On the morning of 18 February 1516, at the royal palace in Greenwich on the banks of the River Thames, the daughter of King Henry VIII and Catherine of Aragon was born. On 14 December 1558, she was buried in Westminster Abbey. This rigorously researched book brings back to life the period in between; a period in history in which unprecedented events took place.
Anna Whitelock's greatest achievement is her portrait of Mary as a woman as well as Queen – sketching her private tragedies, rejections and physical illnesses – but she always retains the context in which these personal struggles unfolded: the 16th-century struggle for power in Europe. The peculiarities of governance are fascinating, while the age-old struggles of the human heart are still as resonant today.
The painful relationship between daughters and fathers is traced through the generations. We see Catherine petition her father to come to her aid, having lost her status upon the death of her first husband, Henry's brother, Arthur, Prince of Wales, and being "in the greatest trouble and anguish in the world". Years later, doubts grow in Henry's mind: was his brother's wife valid? Was Mary legitimate?

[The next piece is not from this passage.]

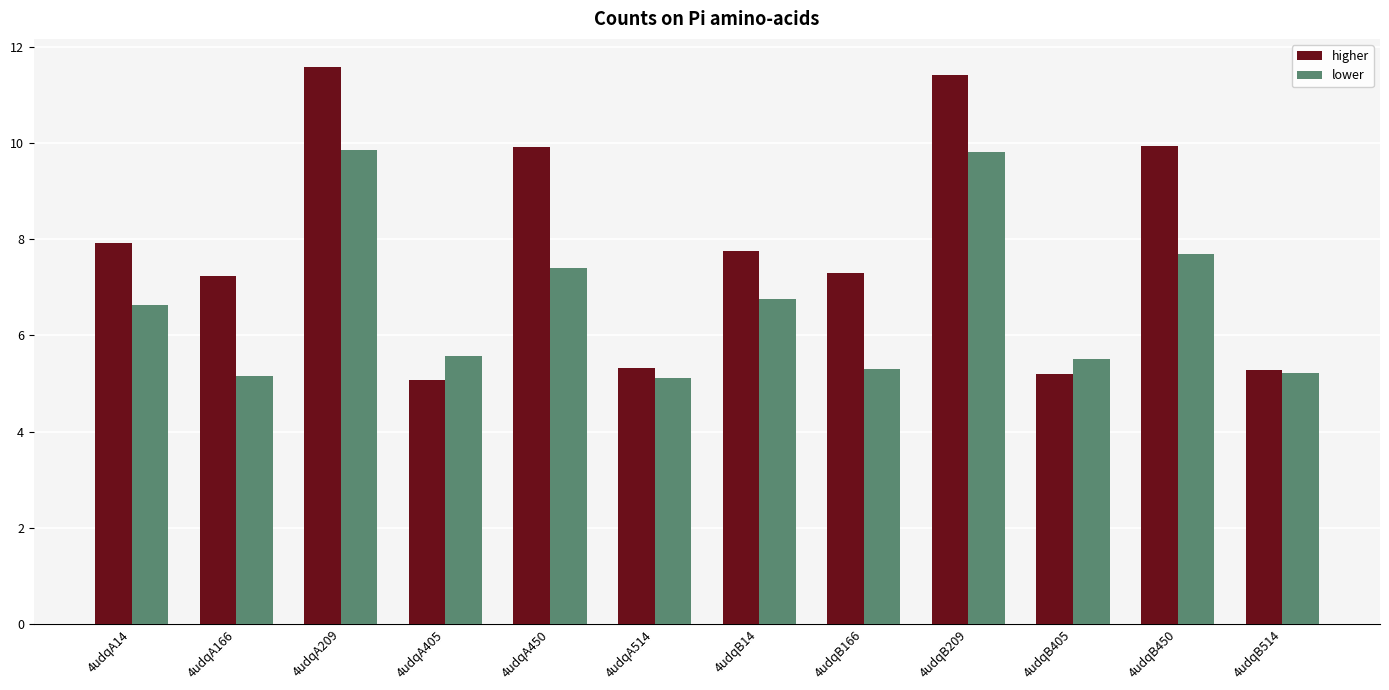

What are all the series names shown in the legend?

higher, lower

How swift and brutal is death, how fragile life, is evoked by the succession of miscarriages Catherine has before, as a fortysomething and after 24 years of marriage, she is cast off in favour of Anne Boleyn. Although Henry once doted on his daughter as a "pearl", she is used as a pawn to prise her parents apart. Mary must mature quickly, learning courage and self-preservation in the face of her hostile new stepmother, while her own mother is banished to Buckden. In a complex, compelling character study we see Mary's determination to regain her rights as Queen.